When you say, "the religious aspects are a turnoff", those are fantastic shadows to investigate. And I don't mean, investigate them as in some sort of Socratic dialogue with yourself. I mean getting in touch with the feeling of being "turned off", locating the physical sensation that give rise to your mind's interpretation as the emotion of "turned off", and really watching it with your mind without blinking. These uncomfortable feelings are where you'll find the most intense insights about yourself. And it doesn't matter whether you yourself believe the religion, or whether the religious aspects are an illusion or not, because the feeling of being "turned off" is real for you. That's all that's needed to start.


> I'd like to learn more but the religious aspects are a turnoff.

This is a shame. Within the frivolous details we debate so much religion holds a wealth of wisdom and value that anyone can apply to their lives and benefit from.

I took a similar stance when getting into meditation. I was looking for a way to deal with stress and I was certainly not "religious". I quickly found that modern/western Buddhism is stripped free of a lot of the Asian cultural traditions that I perceived as religion.


"This is a shame. Within the frivolous details we debate so much religion holds a wealth of wisdom and value that anyone can apply to their lives and benefit from."

I have to agree. Many of the fruits of the Enlightenment[1] have been very positive, and the oppressive and totalitarian aspects of what passes for organized religion deserve to be rejected in the strongest possible terms.

However, the viciously anti-religious attitude that the Enlightenment has spawned and which has had a resurgence recently thanks to narrow-minded bigots like Dawkins, Harris, and Hitchens, the mainstream media's relentless focus on church scandals, some forms of religious extremism and supposedly religiously inspired terrorism (all of which I condemn in no uncertain terms) has led a lot of people to reject all of religion wholesale -- which is throwing the baby out with the bath water.

There are many profound, thought provoking, inspirational, and beautiful ideas, images, and messages in religion. And there's an incredibly wide and varied range of different types of religion -- to an extent that most people are simply not aware of.

Despite what we may see on the news or read in books by the likes of Dawkins, Hitchens, or Harris, religion is not all about domination, pedophilia, or unquestioning obedience to some leader or dogma.

Unfortunately, many people do buy in to such myopic visions of religion, mostly through ignorance and propaganda. As a result, they're really missing out on the parts of religion which are positive, constructive, profound, and even liberating.

That said, I'm not a believer myself. I'm agnostic, but a student of the history, techniques, and beliefs of religion (among many other things). I want to learn about every aspect of religion -- good and bad, light and dark. Few fields as large as religion are as simple as they might first appear.

[1] - https://en.wikipedia.org/wiki/The_enlightenment


  This is a shame.

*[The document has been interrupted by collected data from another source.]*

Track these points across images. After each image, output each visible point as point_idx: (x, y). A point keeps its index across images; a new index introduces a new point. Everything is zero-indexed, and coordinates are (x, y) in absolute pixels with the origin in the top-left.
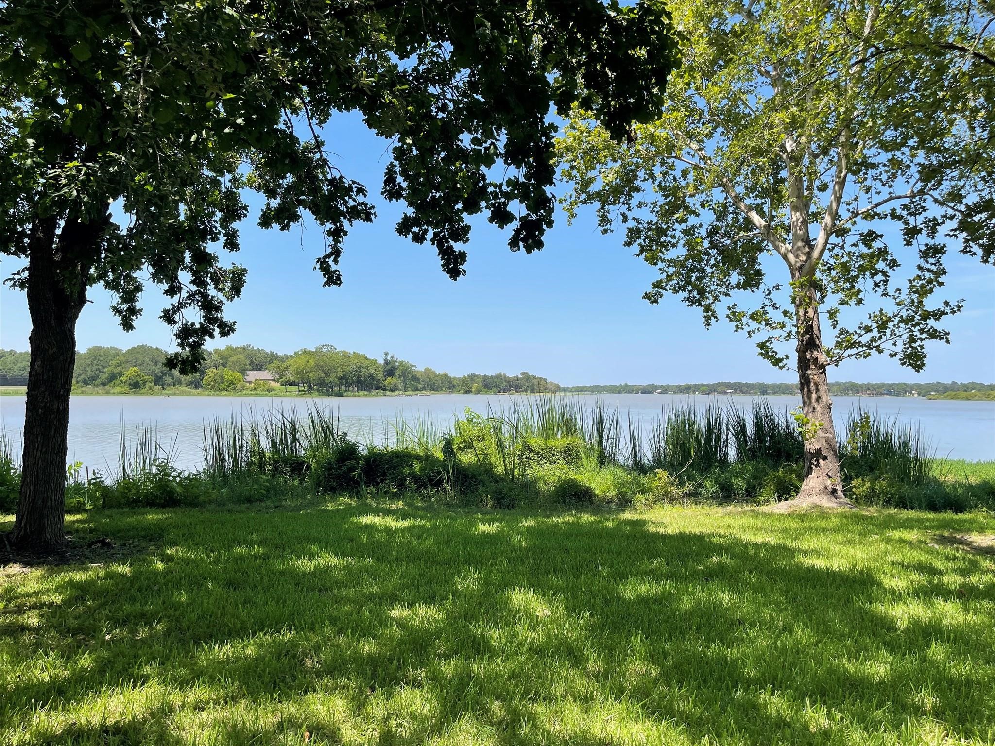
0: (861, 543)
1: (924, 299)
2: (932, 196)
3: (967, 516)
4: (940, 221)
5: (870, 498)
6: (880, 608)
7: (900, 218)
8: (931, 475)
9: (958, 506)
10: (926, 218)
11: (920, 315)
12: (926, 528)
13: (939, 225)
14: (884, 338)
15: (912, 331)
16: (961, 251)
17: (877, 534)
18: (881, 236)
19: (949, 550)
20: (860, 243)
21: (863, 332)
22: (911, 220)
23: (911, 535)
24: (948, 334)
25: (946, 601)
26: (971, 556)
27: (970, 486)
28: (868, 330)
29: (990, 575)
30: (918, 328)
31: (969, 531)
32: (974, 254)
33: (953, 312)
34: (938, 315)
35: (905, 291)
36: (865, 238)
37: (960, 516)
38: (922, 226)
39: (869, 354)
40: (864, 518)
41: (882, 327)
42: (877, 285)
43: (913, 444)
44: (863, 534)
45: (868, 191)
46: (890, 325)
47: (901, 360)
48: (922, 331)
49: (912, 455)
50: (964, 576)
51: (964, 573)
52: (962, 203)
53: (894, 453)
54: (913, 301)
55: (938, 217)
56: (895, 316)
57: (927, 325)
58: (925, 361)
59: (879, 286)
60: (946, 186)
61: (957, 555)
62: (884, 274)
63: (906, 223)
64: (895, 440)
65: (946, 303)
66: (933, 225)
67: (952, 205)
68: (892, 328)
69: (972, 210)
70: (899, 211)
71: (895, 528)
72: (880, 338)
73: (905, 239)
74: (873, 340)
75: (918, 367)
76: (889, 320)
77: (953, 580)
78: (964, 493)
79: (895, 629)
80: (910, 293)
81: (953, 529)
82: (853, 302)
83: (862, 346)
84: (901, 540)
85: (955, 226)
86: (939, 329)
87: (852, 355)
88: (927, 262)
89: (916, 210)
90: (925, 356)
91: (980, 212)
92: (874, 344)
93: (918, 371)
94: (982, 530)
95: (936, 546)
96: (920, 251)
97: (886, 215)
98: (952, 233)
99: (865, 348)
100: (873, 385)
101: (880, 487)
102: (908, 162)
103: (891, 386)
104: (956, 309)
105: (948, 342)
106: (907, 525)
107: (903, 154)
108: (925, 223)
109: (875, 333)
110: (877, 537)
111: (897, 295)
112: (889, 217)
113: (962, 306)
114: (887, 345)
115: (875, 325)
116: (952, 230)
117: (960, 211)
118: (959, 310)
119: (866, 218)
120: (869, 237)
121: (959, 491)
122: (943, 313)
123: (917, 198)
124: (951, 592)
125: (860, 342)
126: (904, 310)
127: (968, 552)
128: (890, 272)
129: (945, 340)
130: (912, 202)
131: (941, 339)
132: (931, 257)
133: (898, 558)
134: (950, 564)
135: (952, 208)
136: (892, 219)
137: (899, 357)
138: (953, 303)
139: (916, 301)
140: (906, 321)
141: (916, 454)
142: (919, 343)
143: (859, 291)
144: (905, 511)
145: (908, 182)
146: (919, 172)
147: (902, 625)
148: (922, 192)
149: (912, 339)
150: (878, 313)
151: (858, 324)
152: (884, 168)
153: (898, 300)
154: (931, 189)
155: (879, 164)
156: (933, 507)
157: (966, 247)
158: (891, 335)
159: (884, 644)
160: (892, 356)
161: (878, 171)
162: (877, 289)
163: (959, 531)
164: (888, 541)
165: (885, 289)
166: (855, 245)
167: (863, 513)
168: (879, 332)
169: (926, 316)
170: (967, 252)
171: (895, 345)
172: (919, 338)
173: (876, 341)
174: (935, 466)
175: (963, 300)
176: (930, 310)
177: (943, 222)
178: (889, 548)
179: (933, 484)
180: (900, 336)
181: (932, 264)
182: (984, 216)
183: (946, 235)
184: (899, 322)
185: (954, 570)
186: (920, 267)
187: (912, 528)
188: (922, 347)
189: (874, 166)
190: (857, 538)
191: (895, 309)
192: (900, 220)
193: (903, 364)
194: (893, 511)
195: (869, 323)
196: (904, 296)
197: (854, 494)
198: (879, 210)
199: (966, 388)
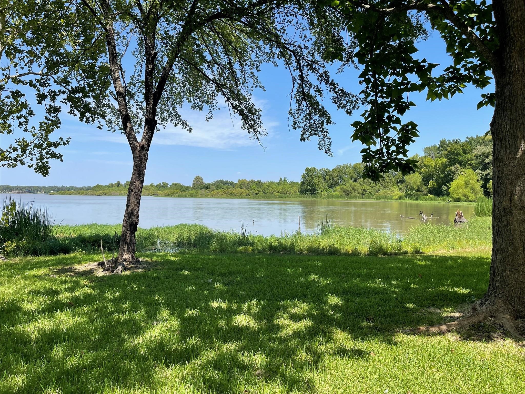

Within the frivolous details we debate 
  so much religion holds a wealth of wisdom and value 
  that anyone can apply to their lives and benefit from.
To be a little more specific, I enjoy learning about religions, but I choose not to practice any. So secular meditative practices are of interest.

I agree: there's a lot of wisdom to be learned from religions.


To be clear, I think the philosophical and some of the metaphysical ideas that come with meditation have a lot to offer as a way of thinking about the world. I'm talking more about the stuff like "aligning chakras" and "energies" and all that.


Don't let the religious aspects bother you. If you aren't religious it is simple to ignore the chaff while harvesting the wheat.